##### GIVEN MATERIAL #####

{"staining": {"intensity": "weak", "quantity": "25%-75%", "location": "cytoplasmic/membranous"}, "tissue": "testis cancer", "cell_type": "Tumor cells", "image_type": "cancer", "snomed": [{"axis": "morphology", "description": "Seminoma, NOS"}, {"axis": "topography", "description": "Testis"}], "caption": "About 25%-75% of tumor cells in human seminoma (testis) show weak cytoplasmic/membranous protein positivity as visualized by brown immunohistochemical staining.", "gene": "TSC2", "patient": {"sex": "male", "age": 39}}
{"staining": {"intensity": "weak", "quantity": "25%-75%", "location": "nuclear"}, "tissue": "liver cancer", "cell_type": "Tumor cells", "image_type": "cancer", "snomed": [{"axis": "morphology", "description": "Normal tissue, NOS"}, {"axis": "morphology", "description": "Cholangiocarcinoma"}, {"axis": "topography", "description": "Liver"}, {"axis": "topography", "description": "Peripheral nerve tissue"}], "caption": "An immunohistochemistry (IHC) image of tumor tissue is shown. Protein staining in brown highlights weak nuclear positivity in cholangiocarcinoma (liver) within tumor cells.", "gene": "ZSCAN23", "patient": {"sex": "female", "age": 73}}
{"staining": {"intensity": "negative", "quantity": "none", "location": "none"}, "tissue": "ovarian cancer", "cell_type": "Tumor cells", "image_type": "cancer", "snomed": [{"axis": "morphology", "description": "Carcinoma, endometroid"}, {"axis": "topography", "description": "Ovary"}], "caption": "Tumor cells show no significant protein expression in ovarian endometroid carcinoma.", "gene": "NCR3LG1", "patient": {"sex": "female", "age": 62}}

#####

# EXERCISE PROMPT:
Your reply should hold all the lines from the listing above in which "female" appears.

# RESPONSE:
{"staining": {"intensity": "weak", "quantity": "25%-75%", "location": "nuclear"}, "tissue": "liver cancer", "cell_type": "Tumor cells", "image_type": "cancer", "snomed": [{"axis": "morphology", "description": "Normal tissue, NOS"}, {"axis": "morphology", "description": "Cholangiocarcinoma"}, {"axis": "topography", "description": "Liver"}, {"axis": "topography", "description": "Peripheral nerve tissue"}], "caption": "An immunohistochemistry (IHC) image of tumor tissue is shown. Protein staining in brown highlights weak nuclear positivity in cholangiocarcinoma (liver) within tumor cells.", "gene": "ZSCAN23", "patient": {"sex": "female", "age": 73}}
{"staining": {"intensity": "negative", "quantity": "none", "location": "none"}, "tissue": "ovarian cancer", "cell_type": "Tumor cells", "image_type": "cancer", "snomed": [{"axis": "morphology", "description": "Carcinoma, endometroid"}, {"axis": "topography", "description": "Ovary"}], "caption": "Tumor cells show no significant protein expression in ovarian endometroid carcinoma.", "gene": "NCR3LG1", "patient": {"sex": "female", "age": 62}}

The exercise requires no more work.